# RECORD EXCERPTS:
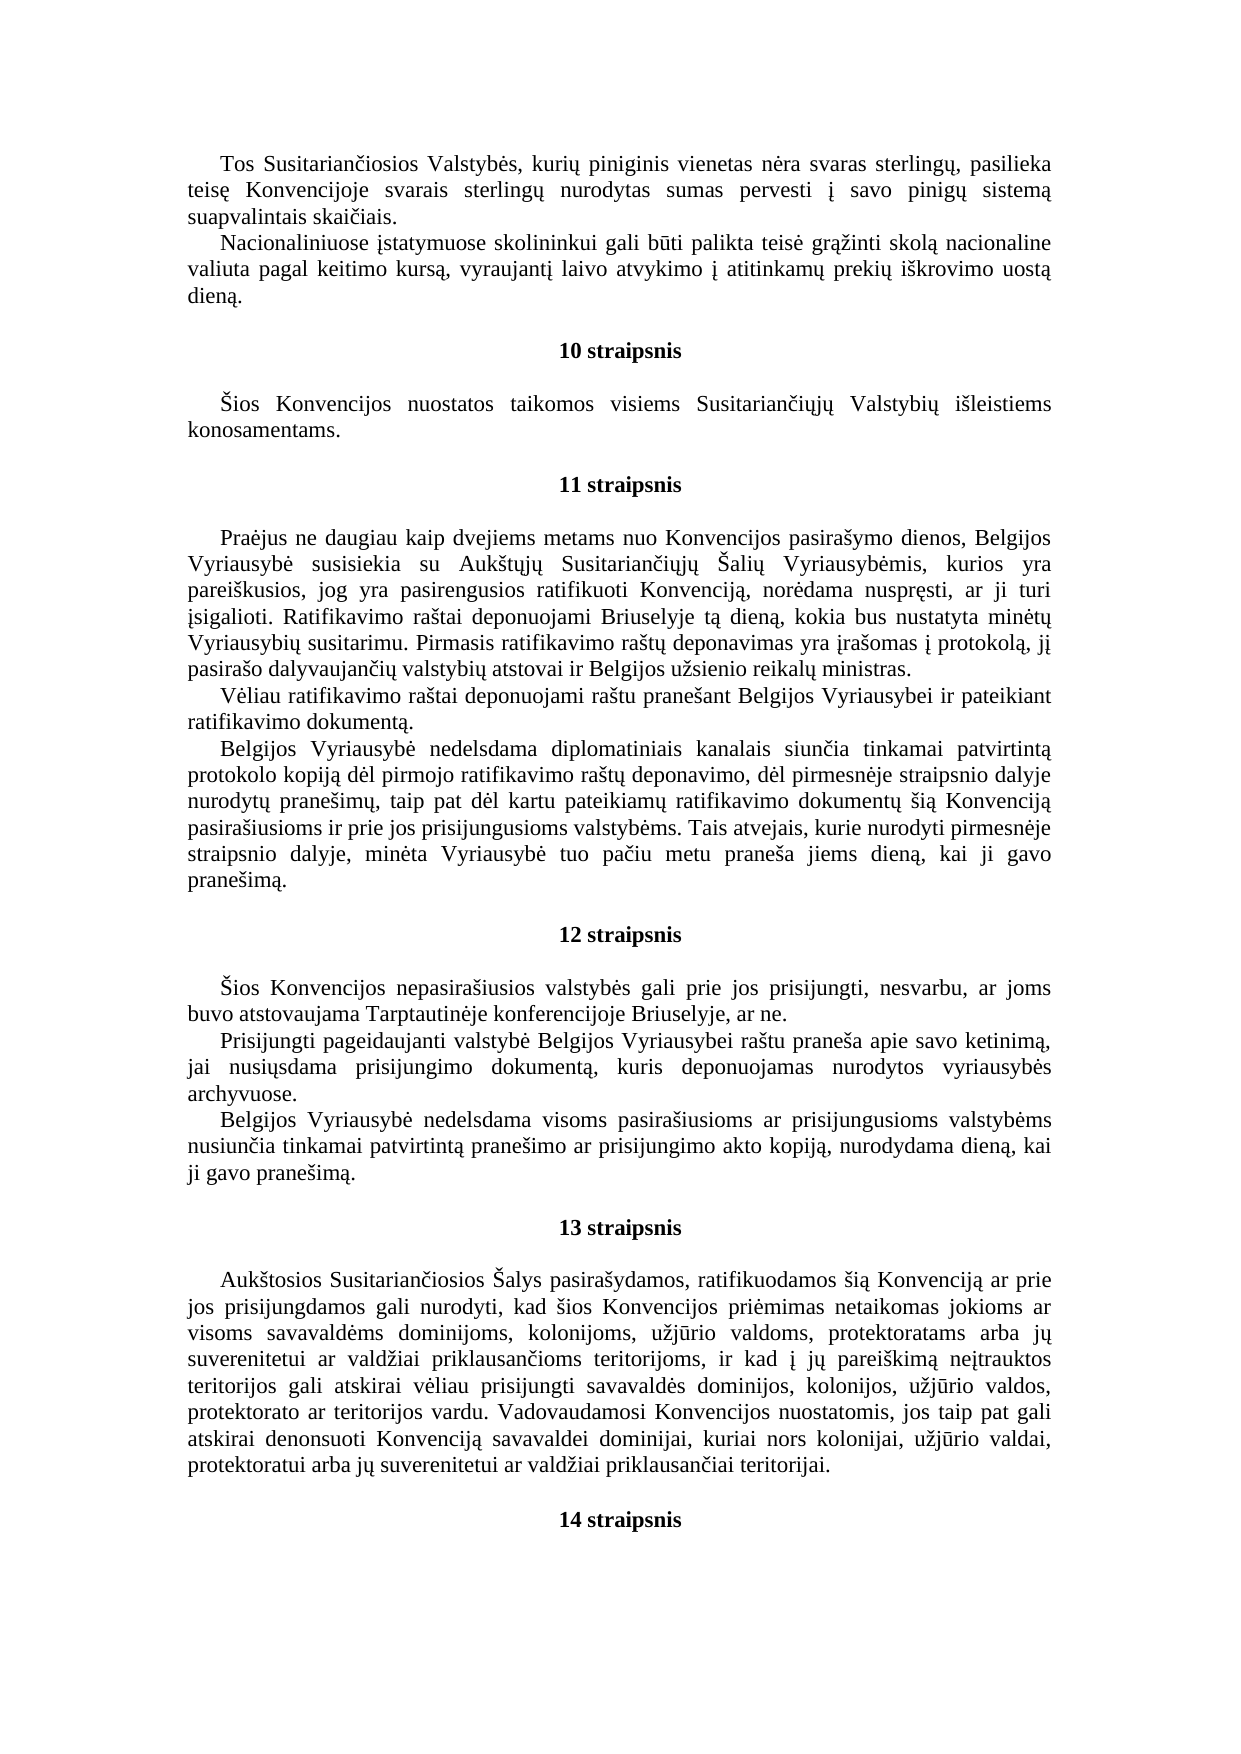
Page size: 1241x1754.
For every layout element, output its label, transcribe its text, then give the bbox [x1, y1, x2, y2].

text 11 straipsnis [187, 471, 1053, 497]
text Nacionaliniuose įstatymuose skolininkui gali būti palikta teisė grąžinti skolą nacionaline valiuta pagal keitimo kursą, vyraujantį laivo atvykimo į atitinkamų prekių iškrovimo uostą dieną. [187, 229, 1053, 308]
text Belgijos Vyriausybė nedelsdama diplomatiniais kanalais siunčia tinkamai patvirtintą protokolo kopiją dėl pirmojo ratifikavimo raštų deponavimo, dėl pirmesnėje straipsnio dalyje nurodytų pranešimų, taip pat dėl kartu pateikiamų ratifikavimo dokumentų šią Konvenciją pasirašiusioms ir prie jos prisijungusioms valstybėms. Tais atvejais, kurie nurodyti pirmesnėje straipsnio dalyje, minėta Vyriausybė tuo pačiu metu praneša jiems dieną, kai ji gavo pranešimą. [187, 734, 1053, 893]
text 14 straipsnis [187, 1506, 1053, 1532]
text Šios Konvencijos nepasirašiusios valstybės gali prie jos prisijungti, nesvarbu, ar joms buvo atstovaujama Tarptautinėje konferencijoje Briuselyje, ar ne. [187, 974, 1053, 1027]
text 13 straipsnis [187, 1214, 1053, 1240]
text Belgijos Vyriausybė nedelsdama visoms pasirašiusioms ar prisijungusioms valstybėms nusiunčia tinkamai patvirtintą pranešimo ar prisijungimo akto kopiją, nurodydama dieną, kai ji gavo pranešimą. [187, 1106, 1053, 1185]
text 12 straipsnis [187, 921, 1053, 948]
text Prisijungti pageidaujanti valstybė Belgijos Vyriausybei raštu praneša apie savo ketinimą, jai nusiųsdama prisijungimo dokumentą, kuris deponuojamas nurodytos vyriausybės archyvuose. [187, 1027, 1053, 1106]
text Praėjus ne daugiau kaip dvejiems metams nuo Konvencijos pasirašymo dienos, Belgijos Vyriausybė susisiekia su Aukštųjų Susitariančiųjų Šalių Vyriausybėmis, kurios yra pareiškusios, jog yra pasirengusios ratifikuoti Konvenciją, norėdama nuspręsti, ar ji turi įsigalioti. Ratifikavimo raštai deponuojami Briuselyje tą dieną, kokia bus nustatyta minėtų Vyriausybių susitarimu. Pirmasis ratifikavimo raštų deponavimas yra įrašomas į protokolą, jį pasirašo dalyvaujančių valstybių atstovai ir Belgijos užsienio reikalų ministras. [187, 524, 1053, 682]
text Šios Konvencijos nuostatos taikomos visiems Susitariančiųjų Valstybių išleistiems konosamentams. [187, 389, 1053, 442]
text Aukštosios Susitariančiosios Šalys pasirašydamos, ratifikuodamos šią Konvenciją ar prie jos prisijungdamos gali nurodyti, kad šios Konvencijos priėmimas netaikomas jokioms ar visoms savavaldėms dominijoms, kolonijoms, užjūrio valdoms, protektoratams arba jų suverenitetui ar valdžiai priklausančioms teritorijoms, ir kad į jų pareiškimą neįtrauktos teritorijos gali atskirai vėliau prisijungti savavaldės dominijos, kolonijos, užjūrio valdos, protektorato ar teritorijos vardu. Vadovaudamosi Konvencijos nuostatomis, jos taip pat gali atskirai denonsuoti Konvenciją savavaldei dominijai, kuriai nors kolonijai, užjūrio valdai, protektoratui arba jų suverenitetui ar valdžiai priklausančiai teritorijai. [187, 1266, 1053, 1477]
text Tos Susitariančiosios Valstybės, kurių piniginis vienetas nėra svaras sterlingų, pasilieka teisę Konvencijoje svarais sterlingų nurodytas sumas pervesti į savo pinigų sistemą suapvalintais skaičiais. [187, 150, 1053, 229]
text Vėliau ratifikavimo raštai deponuojami raštu pranešant Belgijos Vyriausybei ir pateikiant ratifikavimo dokumentą. [187, 682, 1053, 734]
text 10 straipsnis [187, 337, 1053, 363]
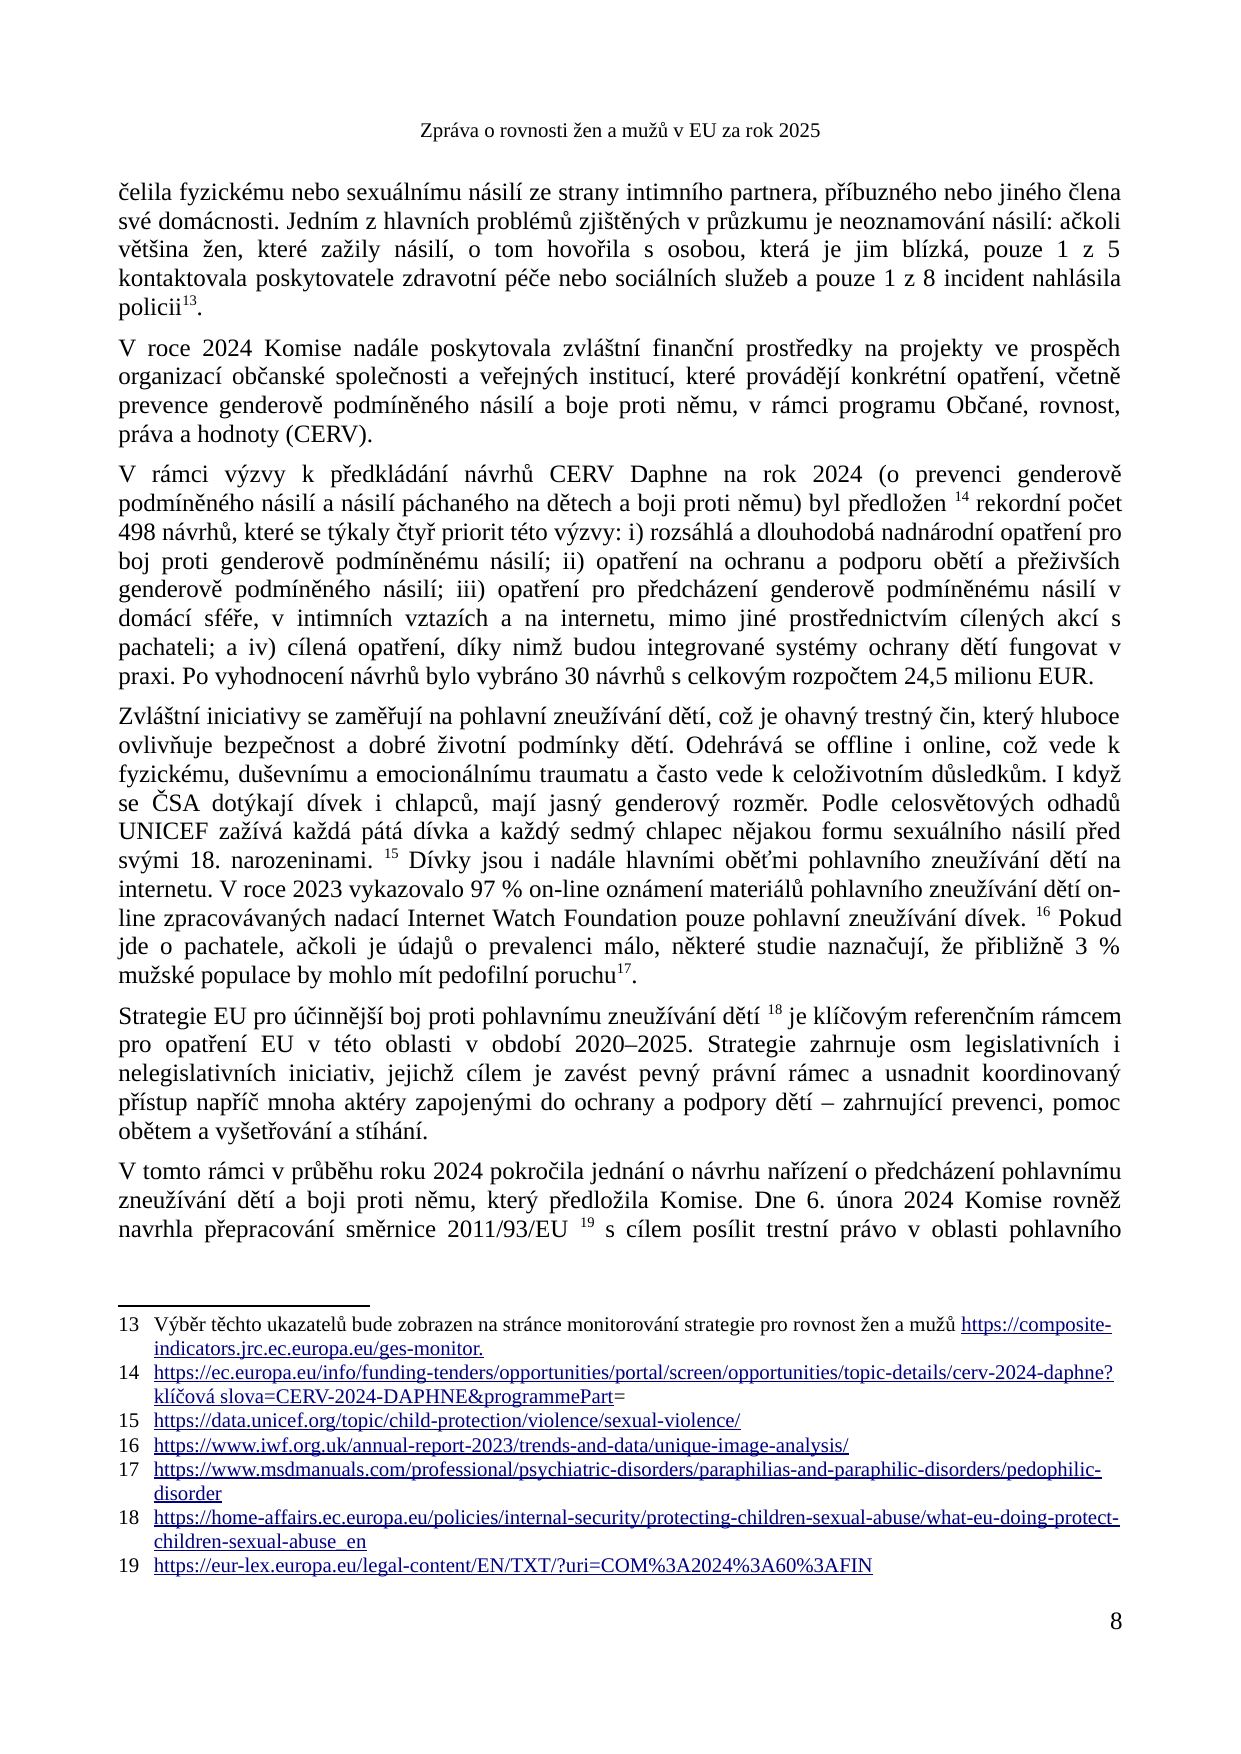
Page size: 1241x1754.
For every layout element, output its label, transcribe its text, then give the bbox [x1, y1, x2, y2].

# STATED PROBLEM:
Rewrite all of the lines above, replacing every "straipsnis" with "skirsnis" and changing nothing else. Leave the pictures out of your answer.

# CORRECT ANSWER:
Page size: 1241x1754.
For every layout element, output its label, transcribe its text, then give the bbox [x1, y1, x2, y2].

text 11 skirsnis [187, 471, 1053, 497]
text Nacionaliniuose įstatymuose skolininkui gali būti palikta teisė grąžinti skolą nacionaline valiuta pagal keitimo kursą, vyraujantį laivo atvykimo į atitinkamų prekių iškrovimo uostą dieną. [187, 229, 1053, 308]
text Belgijos Vyriausybė nedelsdama diplomatiniais kanalais siunčia tinkamai patvirtintą protokolo kopiją dėl pirmojo ratifikavimo raštų deponavimo, dėl pirmesnėje straipsnio dalyje nurodytų pranešimų, taip pat dėl kartu pateikiamų ratifikavimo dokumentų šią Konvenciją pasirašiusioms ir prie jos prisijungusioms valstybėms. Tais atvejais, kurie nurodyti pirmesnėje straipsnio dalyje, minėta Vyriausybė tuo pačiu metu praneša jiems dieną, kai ji gavo pranešimą. [187, 734, 1053, 893]
text 14 skirsnis [187, 1506, 1053, 1532]
text Šios Konvencijos nepasirašiusios valstybės gali prie jos prisijungti, nesvarbu, ar joms buvo atstovaujama Tarptautinėje konferencijoje Briuselyje, ar ne. [187, 974, 1053, 1027]
text 13 skirsnis [187, 1214, 1053, 1240]
text Belgijos Vyriausybė nedelsdama visoms pasirašiusioms ar prisijungusioms valstybėms nusiunčia tinkamai patvirtintą pranešimo ar prisijungimo akto kopiją, nurodydama dieną, kai ji gavo pranešimą. [187, 1106, 1053, 1185]
text 12 skirsnis [187, 921, 1053, 948]
text Prisijungti pageidaujanti valstybė Belgijos Vyriausybei raštu praneša apie savo ketinimą, jai nusiųsdama prisijungimo dokumentą, kuris deponuojamas nurodytos vyriausybės archyvuose. [187, 1027, 1053, 1106]
text Praėjus ne daugiau kaip dvejiems metams nuo Konvencijos pasirašymo dienos, Belgijos Vyriausybė susisiekia su Aukštųjų Susitariančiųjų Šalių Vyriausybėmis, kurios yra pareiškusios, jog yra pasirengusios ratifikuoti Konvenciją, norėdama nuspręsti, ar ji turi įsigalioti. Ratifikavimo raštai deponuojami Briuselyje tą dieną, kokia bus nustatyta minėtų Vyriausybių susitarimu. Pirmasis ratifikavimo raštų deponavimas yra įrašomas į protokolą, jį pasirašo dalyvaujančių valstybių atstovai ir Belgijos užsienio reikalų ministras. [187, 524, 1053, 682]
text Šios Konvencijos nuostatos taikomos visiems Susitariančiųjų Valstybių išleistiems konosamentams. [187, 389, 1053, 442]
text Aukštosios Susitariančiosios Šalys pasirašydamos, ratifikuodamos šią Konvenciją ar prie jos prisijungdamos gali nurodyti, kad šios Konvencijos priėmimas netaikomas jokioms ar visoms savavaldėms dominijoms, kolonijoms, užjūrio valdoms, protektoratams arba jų suverenitetui ar valdžiai priklausančioms teritorijoms, ir kad į jų pareiškimą neįtrauktos teritorijos gali atskirai vėliau prisijungti savavaldės dominijos, kolonijos, užjūrio valdos, protektorato ar teritorijos vardu. Vadovaudamosi Konvencijos nuostatomis, jos taip pat gali atskirai denonsuoti Konvenciją savavaldei dominijai, kuriai nors kolonijai, užjūrio valdai, protektoratui arba jų suverenitetui ar valdžiai priklausančiai teritorijai. [187, 1266, 1053, 1477]
text Tos Susitariančiosios Valstybės, kurių piniginis vienetas nėra svaras sterlingų, pasilieka teisę Konvencijoje svarais sterlingų nurodytas sumas pervesti į savo pinigų sistemą suapvalintais skaičiais. [187, 150, 1053, 229]
text Vėliau ratifikavimo raštai deponuojami raštu pranešant Belgijos Vyriausybei ir pateikiant ratifikavimo dokumentą. [187, 682, 1053, 734]
text 10 skirsnis [187, 337, 1053, 363]
Page size: 1241x1754.
For every layout element, output its label, transcribe its text, then give the bbox [x1, y1, x2, y2].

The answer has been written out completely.